PROVIDED INFORMATION
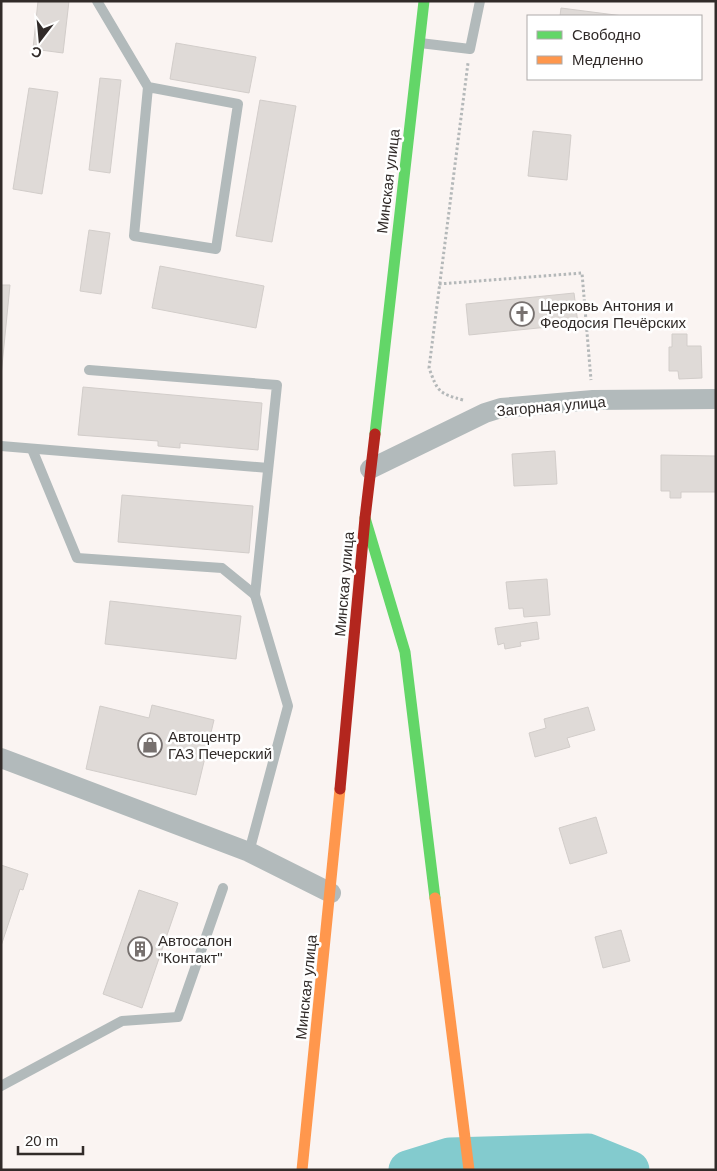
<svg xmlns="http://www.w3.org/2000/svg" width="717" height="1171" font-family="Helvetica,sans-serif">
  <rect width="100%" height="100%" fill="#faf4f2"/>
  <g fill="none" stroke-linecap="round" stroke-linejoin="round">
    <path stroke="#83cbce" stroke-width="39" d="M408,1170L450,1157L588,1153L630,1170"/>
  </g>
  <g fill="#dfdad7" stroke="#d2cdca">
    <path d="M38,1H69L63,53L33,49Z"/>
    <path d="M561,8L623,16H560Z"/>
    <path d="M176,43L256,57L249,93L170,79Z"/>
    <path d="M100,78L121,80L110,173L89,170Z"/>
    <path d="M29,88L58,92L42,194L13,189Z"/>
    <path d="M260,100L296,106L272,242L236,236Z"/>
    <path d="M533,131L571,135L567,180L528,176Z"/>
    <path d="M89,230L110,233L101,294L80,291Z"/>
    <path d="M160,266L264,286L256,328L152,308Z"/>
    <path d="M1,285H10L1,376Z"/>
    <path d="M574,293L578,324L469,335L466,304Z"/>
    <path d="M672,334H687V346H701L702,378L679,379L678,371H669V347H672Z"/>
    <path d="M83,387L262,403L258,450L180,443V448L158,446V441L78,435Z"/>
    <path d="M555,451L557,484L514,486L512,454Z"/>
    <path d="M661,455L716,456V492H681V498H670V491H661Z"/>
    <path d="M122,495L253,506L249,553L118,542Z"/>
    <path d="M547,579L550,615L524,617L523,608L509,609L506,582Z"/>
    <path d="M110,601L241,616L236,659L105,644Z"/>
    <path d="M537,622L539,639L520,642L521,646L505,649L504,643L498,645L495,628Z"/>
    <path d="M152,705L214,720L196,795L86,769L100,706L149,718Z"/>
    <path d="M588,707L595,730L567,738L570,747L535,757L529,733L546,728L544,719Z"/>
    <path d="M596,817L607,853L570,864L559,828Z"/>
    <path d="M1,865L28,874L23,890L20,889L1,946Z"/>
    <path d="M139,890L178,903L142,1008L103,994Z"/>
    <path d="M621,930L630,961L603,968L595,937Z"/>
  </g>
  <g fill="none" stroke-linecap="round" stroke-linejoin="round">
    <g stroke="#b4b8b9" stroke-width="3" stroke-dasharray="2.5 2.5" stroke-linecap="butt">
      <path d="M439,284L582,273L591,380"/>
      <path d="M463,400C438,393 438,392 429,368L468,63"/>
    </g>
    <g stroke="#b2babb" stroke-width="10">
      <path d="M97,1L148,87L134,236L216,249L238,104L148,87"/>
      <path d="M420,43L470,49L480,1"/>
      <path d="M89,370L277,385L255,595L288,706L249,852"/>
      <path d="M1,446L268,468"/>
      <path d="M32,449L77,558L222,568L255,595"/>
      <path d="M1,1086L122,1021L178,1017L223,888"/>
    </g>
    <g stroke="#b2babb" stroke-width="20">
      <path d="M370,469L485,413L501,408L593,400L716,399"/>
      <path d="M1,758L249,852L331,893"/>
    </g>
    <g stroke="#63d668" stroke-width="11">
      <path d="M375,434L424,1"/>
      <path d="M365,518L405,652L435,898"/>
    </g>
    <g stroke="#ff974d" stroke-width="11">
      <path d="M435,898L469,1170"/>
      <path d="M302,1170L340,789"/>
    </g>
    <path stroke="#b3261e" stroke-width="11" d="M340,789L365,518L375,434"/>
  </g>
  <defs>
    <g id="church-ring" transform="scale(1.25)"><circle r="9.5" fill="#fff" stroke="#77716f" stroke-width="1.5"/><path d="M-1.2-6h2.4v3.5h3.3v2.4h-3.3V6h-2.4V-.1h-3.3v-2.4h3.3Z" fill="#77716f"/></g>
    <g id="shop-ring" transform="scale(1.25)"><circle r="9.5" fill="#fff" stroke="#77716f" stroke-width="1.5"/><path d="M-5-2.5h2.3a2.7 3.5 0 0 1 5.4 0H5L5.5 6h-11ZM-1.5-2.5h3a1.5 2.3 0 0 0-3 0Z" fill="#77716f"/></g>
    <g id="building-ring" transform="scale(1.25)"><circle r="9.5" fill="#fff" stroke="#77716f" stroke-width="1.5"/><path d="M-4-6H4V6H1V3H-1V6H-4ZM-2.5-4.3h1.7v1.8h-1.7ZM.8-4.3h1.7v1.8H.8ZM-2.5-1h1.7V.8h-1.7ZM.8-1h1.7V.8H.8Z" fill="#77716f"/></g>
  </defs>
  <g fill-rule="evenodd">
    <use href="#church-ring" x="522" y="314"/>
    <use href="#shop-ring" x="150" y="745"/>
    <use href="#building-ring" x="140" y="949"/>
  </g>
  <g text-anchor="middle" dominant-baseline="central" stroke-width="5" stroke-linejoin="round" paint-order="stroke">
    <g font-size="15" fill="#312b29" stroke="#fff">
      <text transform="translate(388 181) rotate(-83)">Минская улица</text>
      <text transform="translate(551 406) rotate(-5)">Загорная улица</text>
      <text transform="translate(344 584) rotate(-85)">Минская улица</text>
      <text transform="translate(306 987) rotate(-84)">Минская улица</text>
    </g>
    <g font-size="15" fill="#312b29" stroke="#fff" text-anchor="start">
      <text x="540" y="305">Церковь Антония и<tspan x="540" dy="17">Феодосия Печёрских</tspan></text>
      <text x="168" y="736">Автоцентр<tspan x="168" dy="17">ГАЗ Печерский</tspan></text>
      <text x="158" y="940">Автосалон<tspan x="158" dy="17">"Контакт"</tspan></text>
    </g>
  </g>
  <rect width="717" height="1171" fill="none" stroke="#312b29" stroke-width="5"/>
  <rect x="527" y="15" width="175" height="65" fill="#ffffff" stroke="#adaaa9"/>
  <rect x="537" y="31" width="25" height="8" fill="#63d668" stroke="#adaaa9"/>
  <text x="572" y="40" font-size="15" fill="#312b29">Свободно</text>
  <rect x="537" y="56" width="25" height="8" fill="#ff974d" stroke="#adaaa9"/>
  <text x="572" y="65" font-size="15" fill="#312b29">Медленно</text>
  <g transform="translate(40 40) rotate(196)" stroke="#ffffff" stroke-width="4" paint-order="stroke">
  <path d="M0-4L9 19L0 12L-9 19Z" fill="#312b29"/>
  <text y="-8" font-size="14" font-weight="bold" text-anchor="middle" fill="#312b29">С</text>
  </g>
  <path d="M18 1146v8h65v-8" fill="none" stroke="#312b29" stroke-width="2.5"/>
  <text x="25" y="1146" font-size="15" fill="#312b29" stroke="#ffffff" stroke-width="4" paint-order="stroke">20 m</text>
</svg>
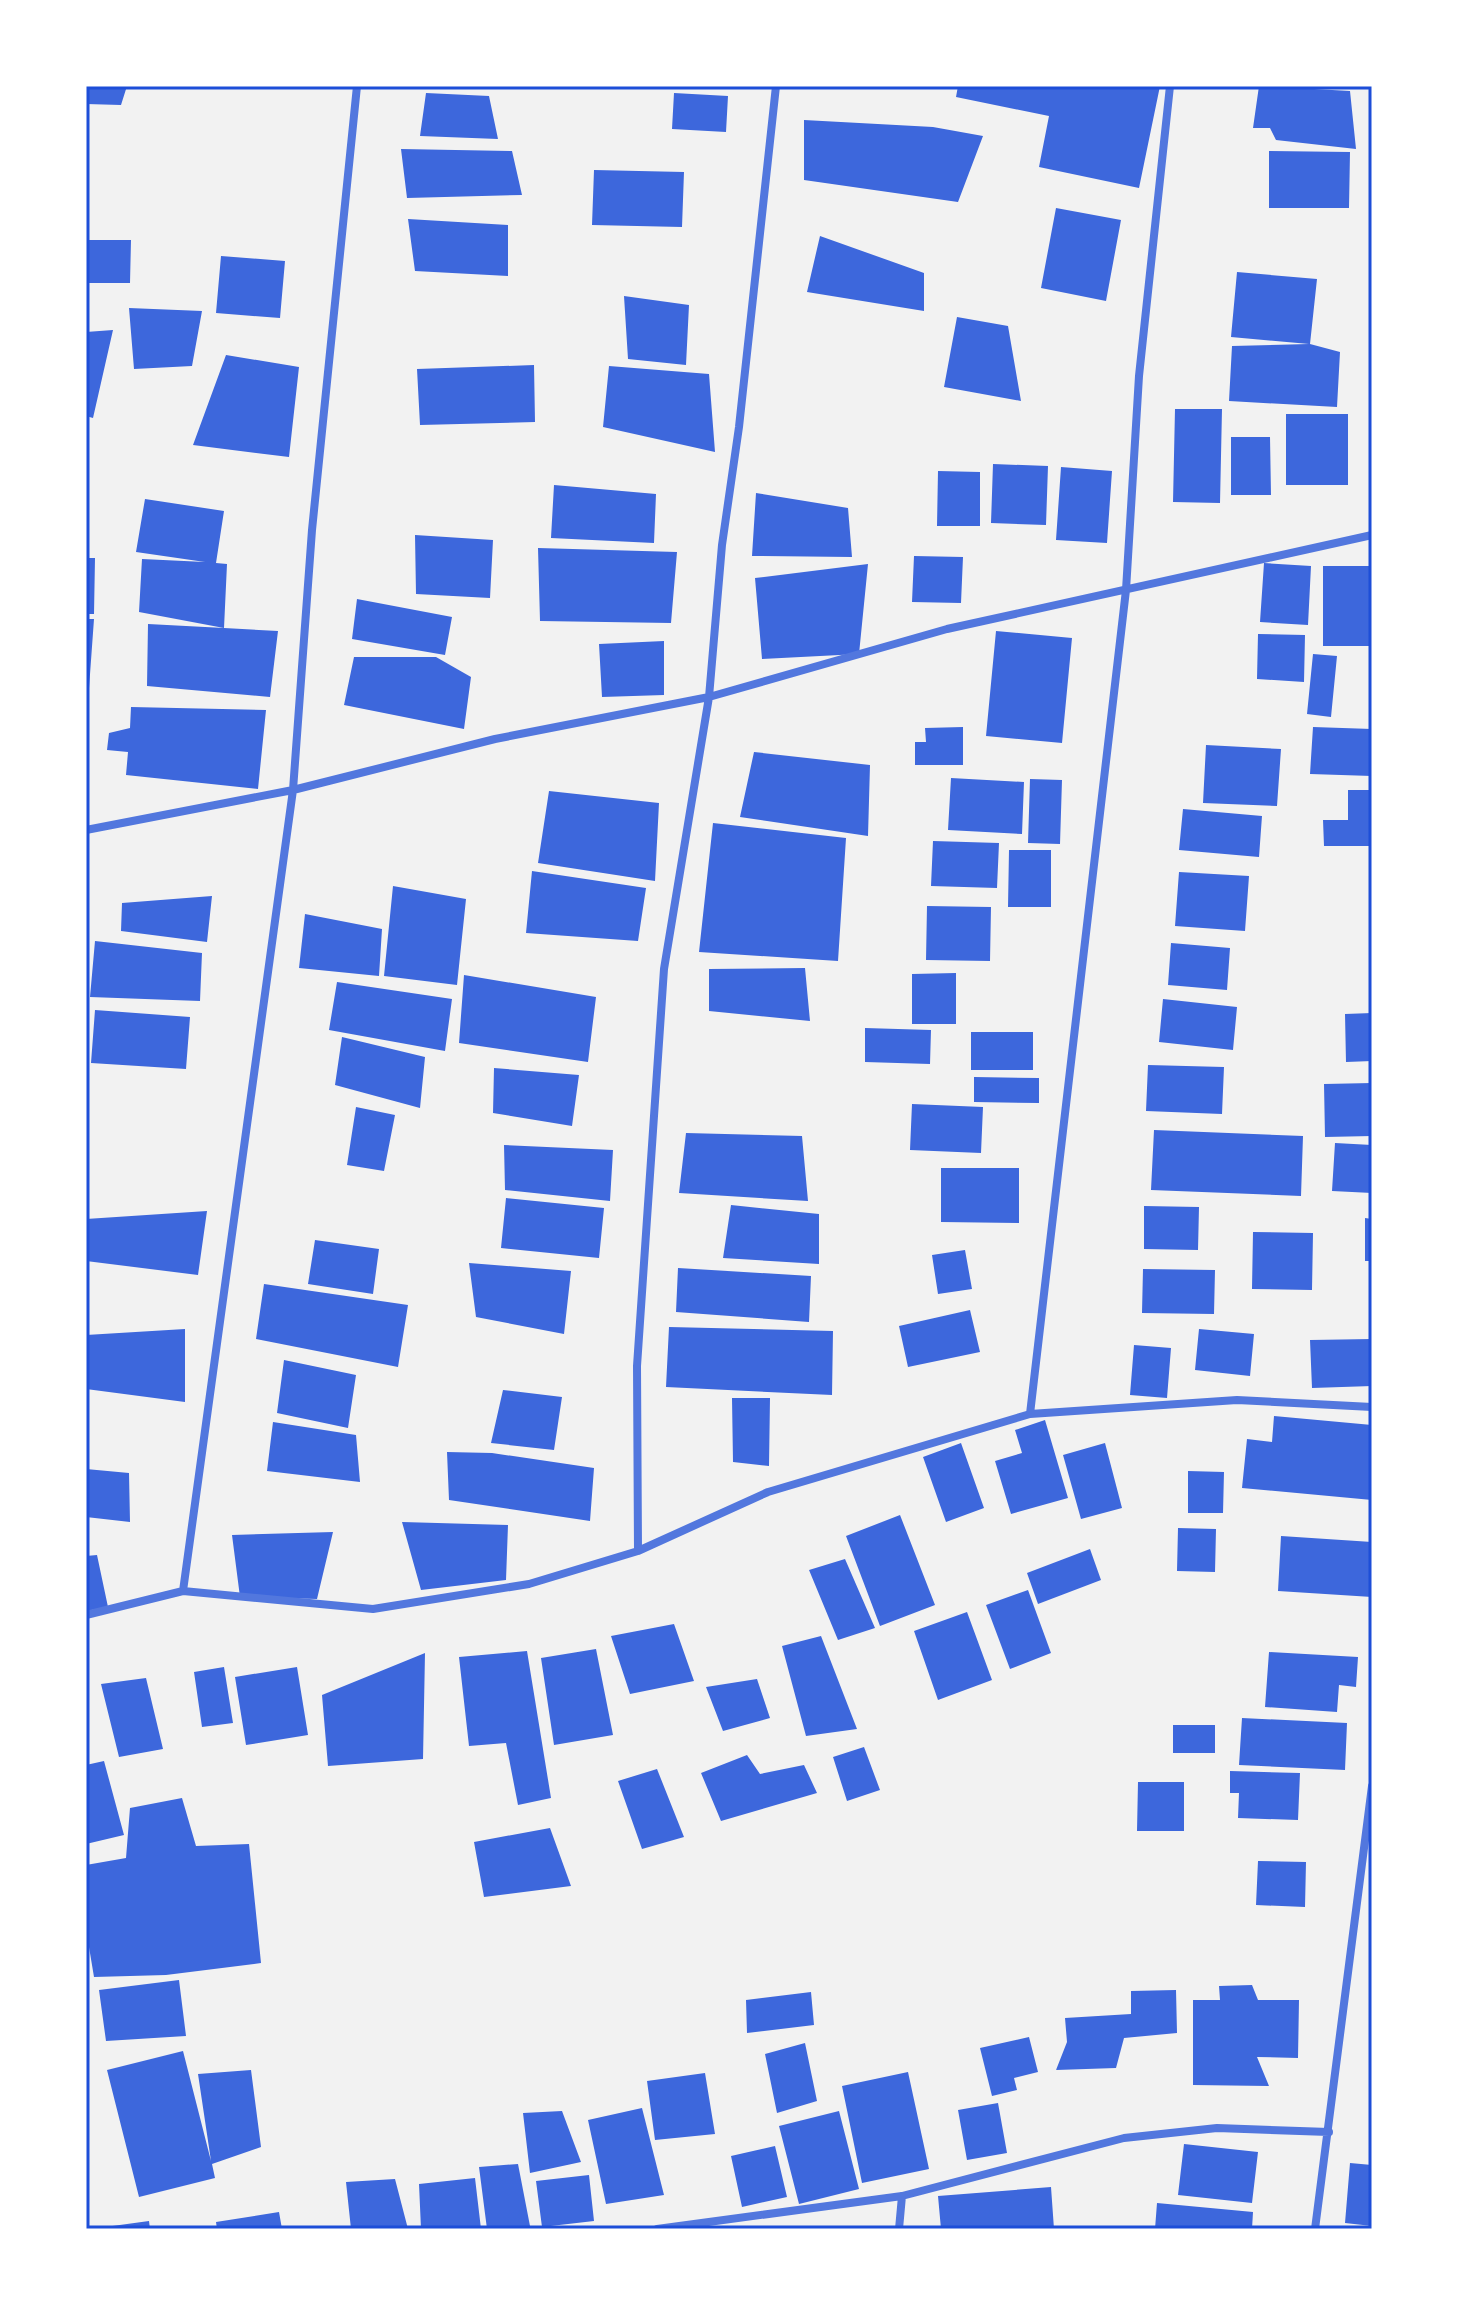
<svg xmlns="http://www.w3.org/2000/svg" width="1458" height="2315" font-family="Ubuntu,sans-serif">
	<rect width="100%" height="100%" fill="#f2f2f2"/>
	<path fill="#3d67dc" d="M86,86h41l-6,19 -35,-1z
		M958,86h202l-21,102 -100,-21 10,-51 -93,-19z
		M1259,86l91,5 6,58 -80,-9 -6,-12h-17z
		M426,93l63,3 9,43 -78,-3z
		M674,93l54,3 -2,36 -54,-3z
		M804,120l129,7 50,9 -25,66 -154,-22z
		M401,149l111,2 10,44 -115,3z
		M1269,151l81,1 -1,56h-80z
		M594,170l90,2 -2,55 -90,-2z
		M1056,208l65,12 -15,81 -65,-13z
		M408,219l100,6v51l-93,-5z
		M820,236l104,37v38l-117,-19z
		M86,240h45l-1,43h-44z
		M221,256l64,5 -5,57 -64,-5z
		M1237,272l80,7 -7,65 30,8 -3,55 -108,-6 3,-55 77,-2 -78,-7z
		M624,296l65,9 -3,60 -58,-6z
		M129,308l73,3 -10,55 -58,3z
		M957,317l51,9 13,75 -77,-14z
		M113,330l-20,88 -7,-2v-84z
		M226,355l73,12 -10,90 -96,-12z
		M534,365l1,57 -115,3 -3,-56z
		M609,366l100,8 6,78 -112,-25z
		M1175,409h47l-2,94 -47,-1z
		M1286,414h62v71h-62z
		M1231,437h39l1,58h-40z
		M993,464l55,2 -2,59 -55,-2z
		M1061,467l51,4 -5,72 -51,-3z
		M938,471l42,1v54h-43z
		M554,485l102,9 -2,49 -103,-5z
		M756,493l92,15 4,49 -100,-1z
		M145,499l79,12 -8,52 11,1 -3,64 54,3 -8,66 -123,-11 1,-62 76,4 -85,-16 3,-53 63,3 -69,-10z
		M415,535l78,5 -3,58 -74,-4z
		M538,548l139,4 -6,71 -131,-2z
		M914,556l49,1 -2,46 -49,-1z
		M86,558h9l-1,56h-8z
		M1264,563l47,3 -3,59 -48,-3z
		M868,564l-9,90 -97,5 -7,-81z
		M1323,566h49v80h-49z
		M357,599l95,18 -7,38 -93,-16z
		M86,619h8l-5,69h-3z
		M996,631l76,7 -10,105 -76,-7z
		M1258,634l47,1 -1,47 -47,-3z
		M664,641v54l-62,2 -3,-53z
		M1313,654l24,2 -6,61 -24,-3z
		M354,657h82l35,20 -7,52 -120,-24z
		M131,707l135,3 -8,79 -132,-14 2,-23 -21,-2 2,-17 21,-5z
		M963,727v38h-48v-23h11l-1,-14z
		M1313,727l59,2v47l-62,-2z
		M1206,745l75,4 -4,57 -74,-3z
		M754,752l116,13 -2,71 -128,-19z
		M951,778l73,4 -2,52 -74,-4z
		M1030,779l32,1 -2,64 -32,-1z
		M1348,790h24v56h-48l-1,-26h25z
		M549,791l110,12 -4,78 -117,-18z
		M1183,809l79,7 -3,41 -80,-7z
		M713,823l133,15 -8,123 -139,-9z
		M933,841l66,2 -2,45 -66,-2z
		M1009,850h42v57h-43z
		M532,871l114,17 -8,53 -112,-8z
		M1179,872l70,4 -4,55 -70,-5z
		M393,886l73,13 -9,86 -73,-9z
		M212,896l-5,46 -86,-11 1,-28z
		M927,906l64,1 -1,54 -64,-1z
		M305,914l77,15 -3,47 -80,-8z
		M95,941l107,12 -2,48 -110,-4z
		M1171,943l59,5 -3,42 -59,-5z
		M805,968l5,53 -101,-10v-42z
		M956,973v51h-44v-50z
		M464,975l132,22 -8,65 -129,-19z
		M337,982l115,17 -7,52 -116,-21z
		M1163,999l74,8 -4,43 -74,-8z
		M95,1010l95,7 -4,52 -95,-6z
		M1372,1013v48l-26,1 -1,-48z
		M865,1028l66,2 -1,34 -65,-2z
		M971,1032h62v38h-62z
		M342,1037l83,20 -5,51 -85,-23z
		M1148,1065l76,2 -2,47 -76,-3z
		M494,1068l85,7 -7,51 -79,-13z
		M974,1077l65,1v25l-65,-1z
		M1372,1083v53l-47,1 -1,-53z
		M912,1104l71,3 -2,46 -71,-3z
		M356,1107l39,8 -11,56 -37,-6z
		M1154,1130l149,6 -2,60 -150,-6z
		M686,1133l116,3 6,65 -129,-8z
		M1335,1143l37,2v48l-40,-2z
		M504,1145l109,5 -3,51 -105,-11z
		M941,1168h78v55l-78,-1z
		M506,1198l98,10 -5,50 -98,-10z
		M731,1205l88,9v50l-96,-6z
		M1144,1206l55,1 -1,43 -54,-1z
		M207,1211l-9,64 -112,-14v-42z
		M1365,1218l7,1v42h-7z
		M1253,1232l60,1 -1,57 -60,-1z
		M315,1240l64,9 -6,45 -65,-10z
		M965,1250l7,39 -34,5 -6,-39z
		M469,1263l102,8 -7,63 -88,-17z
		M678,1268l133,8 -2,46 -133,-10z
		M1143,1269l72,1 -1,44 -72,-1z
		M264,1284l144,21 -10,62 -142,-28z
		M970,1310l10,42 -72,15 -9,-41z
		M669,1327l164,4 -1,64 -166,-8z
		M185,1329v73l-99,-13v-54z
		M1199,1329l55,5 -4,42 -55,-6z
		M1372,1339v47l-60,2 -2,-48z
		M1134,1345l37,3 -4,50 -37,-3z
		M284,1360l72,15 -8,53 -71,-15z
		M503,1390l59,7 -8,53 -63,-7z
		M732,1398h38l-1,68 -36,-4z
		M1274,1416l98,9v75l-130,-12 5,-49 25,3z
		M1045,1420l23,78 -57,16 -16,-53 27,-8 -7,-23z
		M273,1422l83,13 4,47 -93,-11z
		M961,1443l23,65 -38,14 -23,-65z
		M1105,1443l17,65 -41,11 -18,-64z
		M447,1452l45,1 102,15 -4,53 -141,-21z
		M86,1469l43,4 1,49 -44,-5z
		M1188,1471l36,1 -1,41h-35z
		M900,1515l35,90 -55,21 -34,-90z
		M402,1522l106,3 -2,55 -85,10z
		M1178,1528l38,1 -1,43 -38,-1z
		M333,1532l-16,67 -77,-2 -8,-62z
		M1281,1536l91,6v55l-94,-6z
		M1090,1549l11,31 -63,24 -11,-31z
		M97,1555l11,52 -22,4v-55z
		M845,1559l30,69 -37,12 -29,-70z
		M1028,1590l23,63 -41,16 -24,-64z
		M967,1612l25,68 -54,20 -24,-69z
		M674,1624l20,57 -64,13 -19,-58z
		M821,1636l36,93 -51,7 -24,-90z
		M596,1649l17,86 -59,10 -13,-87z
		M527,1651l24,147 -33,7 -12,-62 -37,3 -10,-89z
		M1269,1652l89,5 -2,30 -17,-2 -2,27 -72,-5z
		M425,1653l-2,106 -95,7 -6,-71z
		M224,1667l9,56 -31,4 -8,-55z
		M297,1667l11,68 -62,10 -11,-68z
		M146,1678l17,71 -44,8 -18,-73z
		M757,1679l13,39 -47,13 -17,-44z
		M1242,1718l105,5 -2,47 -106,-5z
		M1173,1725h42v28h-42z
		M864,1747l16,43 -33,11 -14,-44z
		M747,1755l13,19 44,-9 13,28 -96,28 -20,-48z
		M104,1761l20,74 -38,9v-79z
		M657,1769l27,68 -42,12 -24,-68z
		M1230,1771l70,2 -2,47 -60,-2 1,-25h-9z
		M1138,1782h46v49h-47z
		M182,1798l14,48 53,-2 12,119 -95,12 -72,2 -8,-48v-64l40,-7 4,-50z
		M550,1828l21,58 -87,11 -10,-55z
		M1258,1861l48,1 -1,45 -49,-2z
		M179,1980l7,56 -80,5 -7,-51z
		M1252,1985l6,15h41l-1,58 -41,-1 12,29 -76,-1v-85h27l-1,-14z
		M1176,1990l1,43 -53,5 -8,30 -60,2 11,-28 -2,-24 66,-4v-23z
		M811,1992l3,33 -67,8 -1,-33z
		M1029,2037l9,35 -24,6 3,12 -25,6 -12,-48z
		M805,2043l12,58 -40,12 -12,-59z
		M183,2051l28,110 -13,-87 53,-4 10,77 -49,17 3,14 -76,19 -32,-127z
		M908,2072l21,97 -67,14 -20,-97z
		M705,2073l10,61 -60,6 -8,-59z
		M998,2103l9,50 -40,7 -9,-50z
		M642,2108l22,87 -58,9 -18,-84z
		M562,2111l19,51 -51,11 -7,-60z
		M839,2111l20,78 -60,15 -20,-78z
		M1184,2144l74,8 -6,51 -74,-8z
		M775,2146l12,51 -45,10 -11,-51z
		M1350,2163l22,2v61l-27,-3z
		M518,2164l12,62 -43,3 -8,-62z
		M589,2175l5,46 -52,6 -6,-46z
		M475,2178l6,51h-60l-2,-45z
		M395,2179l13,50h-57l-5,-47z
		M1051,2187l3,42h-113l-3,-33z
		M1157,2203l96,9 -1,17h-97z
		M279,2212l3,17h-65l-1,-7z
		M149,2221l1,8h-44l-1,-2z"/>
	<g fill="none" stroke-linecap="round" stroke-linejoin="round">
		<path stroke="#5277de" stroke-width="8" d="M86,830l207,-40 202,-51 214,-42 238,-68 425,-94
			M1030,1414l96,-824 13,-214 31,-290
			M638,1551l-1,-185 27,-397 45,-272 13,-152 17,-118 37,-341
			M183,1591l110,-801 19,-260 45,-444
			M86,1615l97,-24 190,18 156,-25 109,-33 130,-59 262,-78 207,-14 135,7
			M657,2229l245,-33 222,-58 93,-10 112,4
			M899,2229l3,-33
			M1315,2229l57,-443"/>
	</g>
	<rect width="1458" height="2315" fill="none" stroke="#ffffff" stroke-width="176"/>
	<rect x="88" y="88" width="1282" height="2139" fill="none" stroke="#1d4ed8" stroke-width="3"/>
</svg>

AIM OF THE TASK
Each line that holds the string "anchor" is to be copied from the entries above.

RESPONSE AREA
  <g text-anchor="middle" dominant-baseline="central" stroke-width="5" stroke-linejoin="round" paint-order="stroke">
    <g font-size="15" fill="#312b29" stroke="#fff" text-anchor="start">
  <text y="-8" font-size="14" font-weight="bold" text-anchor="middle" fill="#312b29">С</text>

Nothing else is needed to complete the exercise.